I'm using the sendmail 8.14.7 binary that is distributed with CentOS 7, on x86_64. I've customized sendmail.cf in various ways, but nothing that seems remotely relevant except possibly the timeout values, which I'll append below.

I'm sending my test mail to, e.g., [email protected]. The /var/log/maillog entry just shows nonesuch being tried repeatedly until the 5 days are up and it bounces:

Mar 15 18:26:45 tug sendmail[26132]: 22FHPiET026128: to=<[email protected]>, delay=00:01:00, xdelay=00:01:00, mailer=esmtp, pri=293911, relay=nonesuch.freefriends.org. [10.10.10.10], dsn=4.0.0, stat=Deferred: Connection timed out with nonesuch.freefriends.org.

I'm trying to discern what's really happening with:

rm /tmp/f; sendmail -D/tmp/f -d0-99.99 [email protected]
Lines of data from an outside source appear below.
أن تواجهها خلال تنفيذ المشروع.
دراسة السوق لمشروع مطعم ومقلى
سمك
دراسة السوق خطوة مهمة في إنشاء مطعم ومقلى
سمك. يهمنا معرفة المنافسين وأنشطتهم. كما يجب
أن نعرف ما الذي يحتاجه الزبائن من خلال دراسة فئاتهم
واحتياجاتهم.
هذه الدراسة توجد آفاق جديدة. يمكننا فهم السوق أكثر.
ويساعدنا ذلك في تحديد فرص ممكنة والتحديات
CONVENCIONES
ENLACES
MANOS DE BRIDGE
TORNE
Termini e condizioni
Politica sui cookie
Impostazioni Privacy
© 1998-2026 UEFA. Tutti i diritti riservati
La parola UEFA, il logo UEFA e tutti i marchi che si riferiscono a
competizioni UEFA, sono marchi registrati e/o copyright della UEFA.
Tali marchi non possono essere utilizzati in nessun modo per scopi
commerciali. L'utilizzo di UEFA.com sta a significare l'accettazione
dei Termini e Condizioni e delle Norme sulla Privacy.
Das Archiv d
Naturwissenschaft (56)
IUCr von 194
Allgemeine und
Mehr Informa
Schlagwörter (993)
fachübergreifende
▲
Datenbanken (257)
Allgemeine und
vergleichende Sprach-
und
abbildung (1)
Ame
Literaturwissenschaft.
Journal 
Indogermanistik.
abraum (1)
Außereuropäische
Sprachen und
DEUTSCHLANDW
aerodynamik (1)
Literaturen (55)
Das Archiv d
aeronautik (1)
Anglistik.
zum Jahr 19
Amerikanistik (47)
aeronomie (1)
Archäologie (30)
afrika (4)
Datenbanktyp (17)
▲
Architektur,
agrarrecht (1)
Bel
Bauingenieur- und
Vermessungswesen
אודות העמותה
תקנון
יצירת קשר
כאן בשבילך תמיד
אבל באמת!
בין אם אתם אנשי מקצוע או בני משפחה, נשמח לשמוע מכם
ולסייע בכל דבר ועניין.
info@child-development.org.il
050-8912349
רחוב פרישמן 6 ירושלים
but the voluminous /tmp/f debug output just shows the bad nonesuch MX being tried over and over, although goodmx is found. Here's a little excerpt showing the final attempt on a given queue run:

hostsignature(mytest.freefriends.org.) = nonesuch.freefriends.org.:goodmx.freefriends.org.
...
dropenvelope 0x55db2c276ba0: id=<null>, flags=4405046<INQUEUE,NO_BODY_RETN,DELE\
TE_BCC,GLOBALERRS,METOO,IS_MIME,SPLIT>
sendq=0x55db2e364ab0=<[email protected]>:
        mailer 4 (esmtp), host `mytest.freefriends.org.'
        user `[email protected]', ruser `<null>'
        state=QUEUEUP, next=0x0, alias 0x0, uid 0, gid 0
        flags=80000182<QPRIMARY,QPINGONFAILURE,QPINGONDELAY,QRCPTOK>
        owner=(none), home="(none)", fullname="(none)"
        orcpt="(none)", statmta=nonesuch.freefriends.org., status=4.4.1
        finalrcpt="RFC822; [email protected]"
        rstatus="(none)"
        statdate=Tue Mar 15 18:28:59 2022


====finis: stat 75 e_id=NOQUEUE e_flags=4405046<INQUEUE,NO_BODY_RETN,DELETE_BCC,GLOBALERRS,METOO,IS_MIME,SPLIT>

I have not been able to catch a log with a successful message, when it falls back to the secondary. Any way to hook into that?

I suppose I could work around this with mailertable (or maybe bestmx) entries, but I don't know all the hosts that would need it. Besides, failing over to the secondary mx seems like a pretty fundamental operation (nowadays) not to be working.

I've searched around online, in the bat book, in the sendmail sources (e.g., domain.c), etc., but haven't yet found the handle. If anyone would like to email me about this instead of/as well as replying here, my address is karl (at) freefriends (dot) org.

Sorry for the long message. Thanks in advance for any clues.

# timeouts (many of these)
#O Timeout.initial=5m
O Timeout.connect=30s
O Timeout.aconnect=30s
O Timeout.iconnect=30s
O Timeout.helo=4m
O Timeout.mail=5m
O Timeout.rcpt=10m
O Timeout.datainit=2m
O Timeout.datablock=6m
O Timeout.datafinal=30m
O Timeout.rset=1m
O Timeout.quit=1m
O Timeout.misc=1m
O Timeout.command=5m
O Timeout.ident=0s
#O Timeout.fileopen=60s
#O Timeout.control=2m
O Timeout.queuereturn=5d
#O Timeout.queuereturn.normal=5d
#O Timeout.queuereturn.urgent=2d
#O Timeout.queuereturn.non-urgent=7d
#O Timeout.queuereturn.dsn=5d
O Timeout.queuewarn=2d
#O Timeout.queuewarn.normal=4h
#O Timeout.queuewarn.urgent=1h
#O Timeout.queuewarn.non-urgent=12h
#O Timeout.queuewarn.dsn=4h
#O Timeout.hoststatus=30m
#O Timeout.resolver.retrans=5s
#O Timeout.resolver.retrans.first=5s
#O Timeout.resolver.retrans.normal=5s
#O Timeout.resolver.retry=4
#O Timeout.resolver.retry.first=4
#O Timeout.resolver.retry.normal=4
O Timeout.lhlo=1m
#O Timeout.auth=10m
O Timeout.starttls=2m
17
0 + 0
ธงชาติไทย
Elon Musk
I sit in a Tesla and translated this thread with Ai:

mangohost

Post an answer

Most people don’t grasp that asking a lot of questions unlocks learning and improves interpersonal bonding. In Alison’s studies, for example, though people could accurately recall how many questions had been asked in their conversations, they didn’t intuit the link between questions and liking. Across four studies, in which participants were engaged in conversations themselves or read transcripts of others’ conversations, people tended not to realize that question asking would influence—or had influenced—the level of amity between the conversationalists.